Required action: Scan the records for "input". Report each line that includes it.

Data shown:

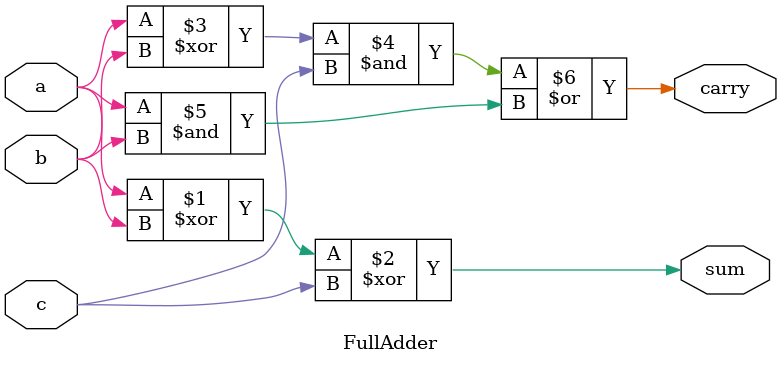
<source format=v>

/* Full Adder Test Circuit
IN: A B C
OUT: Carry Sum
{Carry, Sum}  = A + B + C
*/

module FullAdder(a,b,c, sum, carry);
    
    //Ports
    input a,b,c;
    output sum,carry;
    
    //Implimentation
    assign sum = (a^b)^ c;
    assign carry = (((a^b)&c) | (a&b)); // Use | for Or Not +

endmodule


</source>
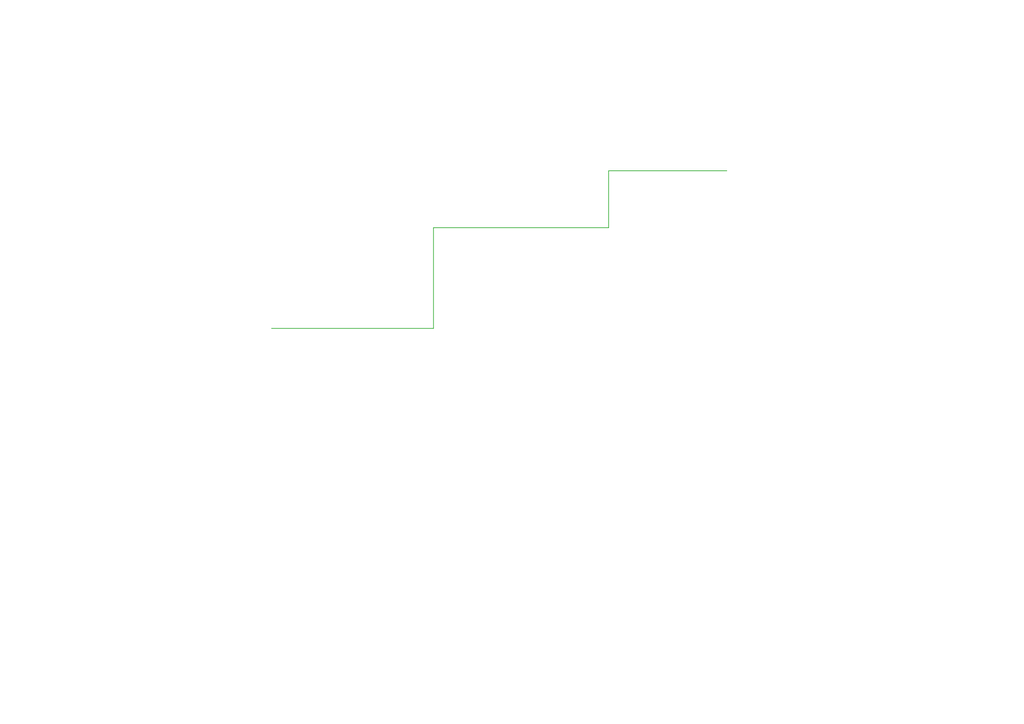
<source format=kicad_sch>
(kicad_sch (version 20200714) (host eeschema "(5.99.0-2317-g779ed4058)")

  (page 1 1)

  (paper "A4")

  


  (wire (pts (xy 78.74 95.25) (xy 125.73 95.25))
    (stroke (width 0) (type solid) (color 0 0 0 0))
  )
  (wire (pts (xy 125.73 66.04) (xy 176.53 66.04))
    (stroke (width 0) (type solid) (color 0 0 0 0))
  )
  (wire (pts (xy 125.73 95.25) (xy 125.73 66.04))
    (stroke (width 0) (type solid) (color 0 0 0 0))
  )
  (wire (pts (xy 176.53 49.53) (xy 210.82 49.53))
    (stroke (width 0) (type solid) (color 0 0 0 0))
  )
  (wire (pts (xy 176.53 66.04) (xy 176.53 49.53))
    (stroke (width 0) (type solid) (color 0 0 0 0))
  )

  (symbol_instances
  )
)

</source>
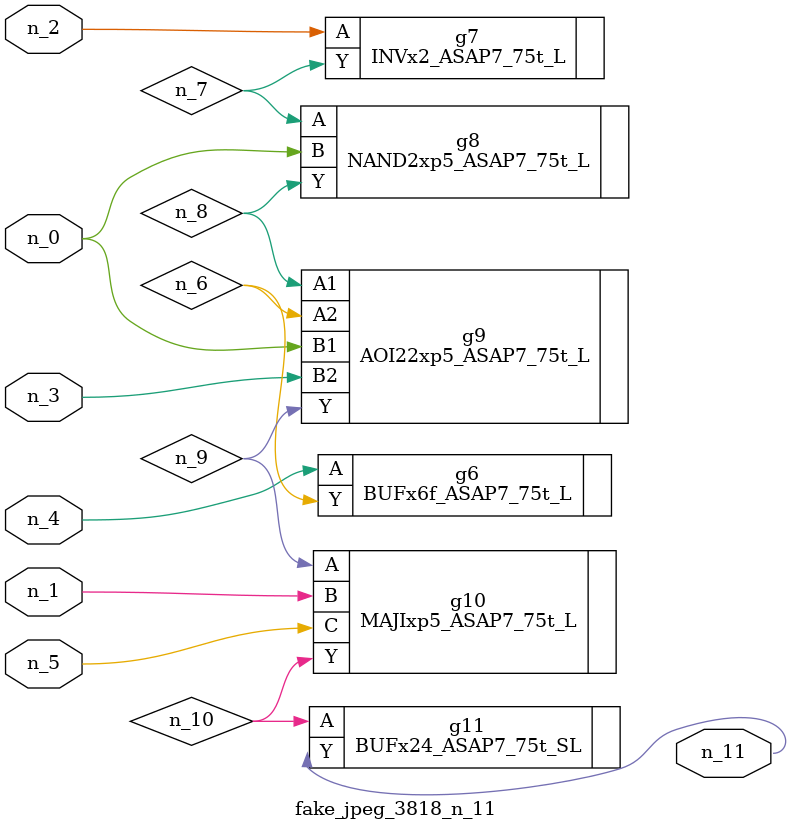
<source format=v>
module fake_jpeg_3818_n_11 (n_3, n_2, n_1, n_0, n_4, n_5, n_11);

input n_3;
input n_2;
input n_1;
input n_0;
input n_4;
input n_5;

output n_11;

wire n_10;
wire n_8;
wire n_9;
wire n_6;
wire n_7;

BUFx6f_ASAP7_75t_L g6 ( 
.A(n_4),
.Y(n_6)
);

INVx2_ASAP7_75t_L g7 ( 
.A(n_2),
.Y(n_7)
);

NAND2xp5_ASAP7_75t_L g8 ( 
.A(n_7),
.B(n_0),
.Y(n_8)
);

AOI22xp5_ASAP7_75t_L g9 ( 
.A1(n_8),
.A2(n_6),
.B1(n_0),
.B2(n_3),
.Y(n_9)
);

MAJIxp5_ASAP7_75t_L g10 ( 
.A(n_9),
.B(n_1),
.C(n_5),
.Y(n_10)
);

BUFx24_ASAP7_75t_SL g11 ( 
.A(n_10),
.Y(n_11)
);


endmodule
</source>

Expected output:
    input a,b,c;
input n_3;
input n_2;
input n_1;
input n_0;
input n_4;
input n_5;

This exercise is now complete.